Fragmento proporcionado:

________________________________________

Es el bosque un territorio donde nada vive aislado, aunque nos lo parezca. Bajo la superficie, cohabita un ecosistema interconectado por medio de raíces que se comunican entre sí, así también el micelio, una estructura vegetativa formada por una masa de hifas filamentosas, que establecen una compleja urdimbre, al tiempo que sostienen desde las sombras y el silencio la vida en la tierra. De la misma manera que el micelio, los versos de Laura Giordani dan forma a lo intuido conectando subterráneamente los cuerpos, los vínculos y la memoria para traspasar la apariencia del lenguaje en Micelio (Ril, 2025).
“Sólo veneramos lo que podemos ver
sordos a la plegaria del micelio
pronunciada en voz bajísima
por las sacerdotisas de la tierra.”
Una idea constante es la reflexión en torno al ruido, en tanto distracción vacía, y su exceso que nos aturden, nos incapacitan para ver lo cierto, la ternura y la bondad escondidas:
“Canción del micelio:
melodía no audible
para quienes todavía se aturden
sobre la superficie.”
Sólo así, internándonos, hilvanando las raíces distantes que germinan desde el desecho bajo nuestros pies, podremos conocer(nos). Se revela, entonces, la escritura como un medio de autoexploración y autoconocimiento:
“Dejo que lo que escribo
me dé alguna pista.
Brindo mi mano
a los que ya no pueden hablar.
Decir eso que reverbera aún
en nuestros ojos
y asoma en las fotos familiares.”
Un cielo crece hacia dentro en “Micelio madre”. Lo subterráneo y lo invisible fecundan en la penumbra un cosmos y en ese abrazo se sustenta la verdad para quienes estén dispuestos a encontrarla:
“Para ver las estrellas sepultadas
habrá que hundirse sin reservas
como un muerto abriendo sus ojos
por primera vez bajo tierra.”
El micelio es el génesis de un soplo de aire que restituye la materia y la vida, donde el poema se entrega como plegaria de lo no dicho, lo olvidado. No obstante, no hay olvido. “Los ojos bien abiertos / ante el bosque” nos pide en la segunda parte, “Familia”. Se brota a la superficie enfrentando lo que emerge putrefacto y ocultado, porque duele y se ha silenciado:
“Queda ahora desanudar
la savia estrangulada,
retirar esos huesos
amados que fuimos apilando:
improvisado dique
para atenuar la furia
de lo que necesitaba
ser expiado
pero nuestros labios
acordaron no pronunciar.
Para poder sanar.”
De ese micelio subterráneo aflora un árbol (genealógico): los abuelos, el padre, el hermano, la madre, el linaje, la infancia se despliegan en sangre, fotos, recuerdos, voces… el éxodo… Todo ello recorre una cartografía personal y honda que ha urdido quien es ahora la poeta, pues “se lava el corazón en su propia sangre recobrada”. La huella de la emigración desde Argentina, el desplazamiento y el cruce, es una cicatriz aún impresa en el pliegue del lenguaje. También éste trenza redes transparentes que definen espacios y cuentan historias: en la palabra poética se revela lo invisible. “Anomalías” da cuenta de la fe en la poética para decir el dolor del mundo: “La tierra que pisamos fecunda con la suma de los duelos: un jazmín diminuto -consuelo a destiempo- asoma en el cráneo”. La poesía, hija ilegítima del lenguaje, es una anomalía en este derrumbe, en este daño, cuya existencia repara los vínculos y la luz:
“Bienaventurada la que revela la belleza de la herida:
restaurada —no con otro— sino con la propia saliva.

________________________________________

Extracto de datos:
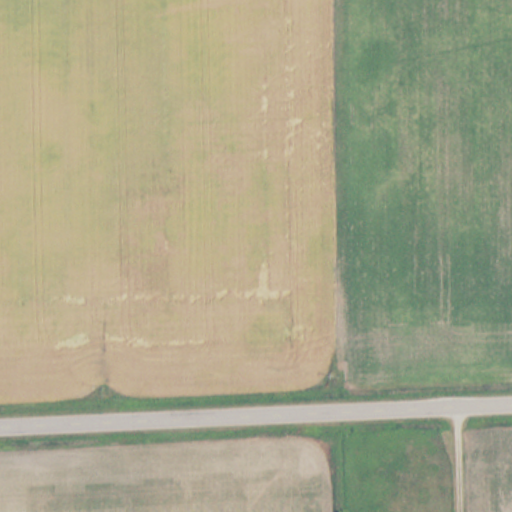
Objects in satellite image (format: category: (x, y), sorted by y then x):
road: (256, 414)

________________________________________

Transcribe literalmente del fragmento el pasaje que se abre con las palabras que contienen "Es el bosque" y se cierra con "Micelio (Ril, 2025).". Los datos no hacen falta aquí.

Resultado esperado:
Es el bosque un territorio donde nada vive aislado, aunque nos lo parezca. Bajo la superficie, cohabita un ecosistema interconectado por medio de raíces que se comunican entre sí, así también el micelio, una estructura vegetativa formada por una masa de hifas filamentosas, que establecen una compleja urdimbre, al tiempo que sostienen desde las sombras y el silencio la vida en la tierra. De la misma manera que el micelio, los versos de Laura Giordani dan forma a lo intuido conectando subterráneamente los cuerpos, los vínculos y la memoria para traspasar la apariencia del lenguaje en Micelio (Ril, 2025).